[Ejercicios propuestos]
[a] En el texto sobre los cribados del cáncer de mama en Andalucía, ¿qué nombre recibe la decisión política que hizo desaparecer, retrasarse o extraviarse las pruebas de cientos de mujeres?
[b] Prosigue el texto sobre los cribados del cáncer de mama en Andalucía a partir de su último párrafo.

Hay gobiernos que se llenan la boca hablando de salud, de prevención, de vida. Gobiernos que se ponen el lazo rosa el 19 de octubre, hacen comunicados, se hacen la foto. Y luego recortan, mienten, se ríen. Literalmente.
En Andalucía, cientos de mujeres han visto cómo sus pruebas de cribado del cáncer de mama desaparecían, se retrasaban, se extraviaban. No fue un error. No fue un malentendido. Fue una decisión política. Y esa decisión se llama violencia institucional.
Mientras la exconsejera de Salud se reía en el Parlamento, miles de mujeres esperaban una cita, un resultado, una llamada. Mientras Bonilla restaba importancia, con su tono sobreactuado de falsa calma, otras tantas se tragaban el miedo, el enfado y la incertidumbre. Porque cuando el sistema falla, no es neutro: fallar a las mujeres enfermas es dejar claro quién importa y quién no.
Lo ocurrido con los cribados no es una anécdota, ni un caso aislado que pueda resolverse con un comunicado. Es la consecuencia directa de un modelo sanitario privatizador, donde lo público se desmantela pieza a pieza mientras se externalizan servicios, se recortan plantillas, se saturan consultas y se obliga a las personas a esperar meses para una cita médica. Las mujeres no somos cifras: somos las que nos pasamos semanas llamando, las que preguntamos en el centro de salud, las que nos sentimos desamparadas cuando la mamografía no llega. Las que tenemos que pelear cada paso del camino como si pedir salud fuera pedir un favor.
Y no basta con cambiar de proveedor ni con echar balones fuera. Porque cuando se externaliza un servicio como si estuviéramos hablando de una empresa de reparto y no de un sistema público de salud, lo que se pierde no es solo eficacia: se pierde dignidad. Las mujeres no somos clientas. No estamos aquí para comparar empresas a ver cuál funciona mejor. Somos usuarias de un derecho que no se puede subcontratar ni tratar como un trámite administrativo. Lo que está en juego es la confianza. La de miles de mujeres que, después de meses de propaganda institucional sobre prevención y detección precoz, descubren que el sistema no estaba preparado. Que la promesa del cribado se esfuma en una maraña de gestión chapucera y desprecio político, dejando a muchas con la sensación de haber sido estafadas por una administración que se dice comprometida con la salud de las mujeres mientras permite estos niveles de abandono.
El PP andaluz puede repetir que ya está arreglado, que todo va bien, que las cosas están bajo control. Pero el daño está hecho, porque el tiempo perdido en una detección temprana es tiempo ganado por la enfermedad, y porque las mujeres merecemos saber si estamos sanas sin tener que cruzar los dedos mientras esperamos un SMS que, a veces, nunca llega.
Y no, no lo están haciendo mejor. Lo están maquillando. Como maquillan las listas de espera. Como maquillan la precariedad de quienes sostienen los hospitales. Como maquillan los datos para decir que todo funciona mientras las profesionales gritan que no dan más de sí y los centros de salud se caen a pedazos.

(Datos recopilados)
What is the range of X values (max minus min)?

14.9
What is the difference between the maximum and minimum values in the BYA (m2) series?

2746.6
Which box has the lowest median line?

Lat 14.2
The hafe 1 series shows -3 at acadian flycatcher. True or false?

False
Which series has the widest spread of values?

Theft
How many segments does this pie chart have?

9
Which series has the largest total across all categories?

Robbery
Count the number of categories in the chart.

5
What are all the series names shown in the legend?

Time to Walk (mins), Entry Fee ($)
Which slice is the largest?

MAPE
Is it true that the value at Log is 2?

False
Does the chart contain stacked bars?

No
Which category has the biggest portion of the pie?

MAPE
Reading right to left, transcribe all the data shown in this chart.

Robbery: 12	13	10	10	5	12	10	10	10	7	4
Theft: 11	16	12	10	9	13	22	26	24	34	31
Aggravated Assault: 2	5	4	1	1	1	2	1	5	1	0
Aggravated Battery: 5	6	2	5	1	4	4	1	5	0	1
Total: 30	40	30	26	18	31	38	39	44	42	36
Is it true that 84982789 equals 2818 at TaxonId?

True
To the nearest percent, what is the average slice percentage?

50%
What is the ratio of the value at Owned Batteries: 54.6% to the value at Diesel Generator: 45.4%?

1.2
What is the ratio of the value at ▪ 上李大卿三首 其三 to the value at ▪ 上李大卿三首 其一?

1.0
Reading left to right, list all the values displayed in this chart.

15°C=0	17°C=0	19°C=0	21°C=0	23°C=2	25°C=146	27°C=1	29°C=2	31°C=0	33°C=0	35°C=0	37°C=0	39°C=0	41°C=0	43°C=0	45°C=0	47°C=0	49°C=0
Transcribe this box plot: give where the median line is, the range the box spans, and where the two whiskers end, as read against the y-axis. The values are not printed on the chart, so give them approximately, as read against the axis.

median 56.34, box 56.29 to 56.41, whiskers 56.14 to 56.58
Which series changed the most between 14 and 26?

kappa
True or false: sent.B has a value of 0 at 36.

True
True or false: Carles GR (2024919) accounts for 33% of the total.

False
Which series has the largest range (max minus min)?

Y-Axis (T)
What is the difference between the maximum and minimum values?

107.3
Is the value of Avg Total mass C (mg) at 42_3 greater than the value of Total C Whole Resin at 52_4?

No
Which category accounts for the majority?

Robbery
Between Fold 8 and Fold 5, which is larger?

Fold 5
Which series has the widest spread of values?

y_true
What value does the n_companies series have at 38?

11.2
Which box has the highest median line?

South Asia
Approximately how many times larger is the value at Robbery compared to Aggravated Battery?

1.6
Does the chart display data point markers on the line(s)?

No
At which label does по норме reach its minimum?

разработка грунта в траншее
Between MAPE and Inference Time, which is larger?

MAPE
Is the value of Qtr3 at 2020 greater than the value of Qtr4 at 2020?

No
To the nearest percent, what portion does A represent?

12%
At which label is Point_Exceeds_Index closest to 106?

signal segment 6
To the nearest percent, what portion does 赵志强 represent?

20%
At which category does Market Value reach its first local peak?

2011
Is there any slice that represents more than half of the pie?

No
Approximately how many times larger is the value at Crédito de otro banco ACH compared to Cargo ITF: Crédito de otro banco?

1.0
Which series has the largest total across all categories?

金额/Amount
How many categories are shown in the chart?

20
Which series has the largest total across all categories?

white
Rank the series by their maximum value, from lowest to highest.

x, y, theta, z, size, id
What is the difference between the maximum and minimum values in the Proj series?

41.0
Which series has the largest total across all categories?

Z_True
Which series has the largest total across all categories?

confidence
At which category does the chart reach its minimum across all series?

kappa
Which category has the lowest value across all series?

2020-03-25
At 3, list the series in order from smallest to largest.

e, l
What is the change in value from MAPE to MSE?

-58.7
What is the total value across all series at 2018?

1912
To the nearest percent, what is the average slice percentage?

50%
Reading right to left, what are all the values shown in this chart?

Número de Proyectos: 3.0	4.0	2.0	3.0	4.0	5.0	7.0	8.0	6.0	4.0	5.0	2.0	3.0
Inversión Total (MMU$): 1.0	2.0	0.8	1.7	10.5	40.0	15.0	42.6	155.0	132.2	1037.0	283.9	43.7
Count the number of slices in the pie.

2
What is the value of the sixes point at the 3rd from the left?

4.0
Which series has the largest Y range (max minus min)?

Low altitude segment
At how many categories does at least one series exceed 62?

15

[Soluciones]
[a] Violencia institucional.

[b]
La salud pública en Andalucía está herida. Y quienes más la sufrimos somos, una vez más, las mujeres. Porque nuestras enfermedades tardan más en diagnosticarse, porque nuestros síntomas se minimizan, porque nuestros cuerpos siguen sin estudiarse lo suficiente y porque seguimos siendo invisibles para un sistema sanitario hecho por y para otros. Yo misma pedí una ecografía de mama en enero. Me la hicieron el pasado 7 de octubre. Nueve meses después. Nueve meses con historial familiar, con antecedentes, con razones de peso para estar vigilada. ¿Qué habría pasado si en ese tiempo hubiera habido algo? ¿Qué pasará con las que no insisten, con las que no tienen médico de cabecera asignado, con las que se cansan de esperar y lo dejan estar? Esto no es una excepción. Esto es lo que hay. Y cuando lo que hay se convierte en norma, hablamos de violencia.
No basta con ponerse un lazo si luego no se planta cara a quienes recortan. No basta con discursos vacíos si no se exigen responsabilidades políticas. Y no basta con repetir palabras bonitas si no se señalan con claridad las causas estructurales de este abandono. La defensa de la salud pública no puede quedarse en gestos simbólicos: exige valentía, compromiso y voluntad real de confrontar al poder cuando el poder decide recortar vidas. No vale el silencio ni la complicidad. Tampoco el cálculo. Lo que está en juego es demasiado serio como para utilizarlo como campaña.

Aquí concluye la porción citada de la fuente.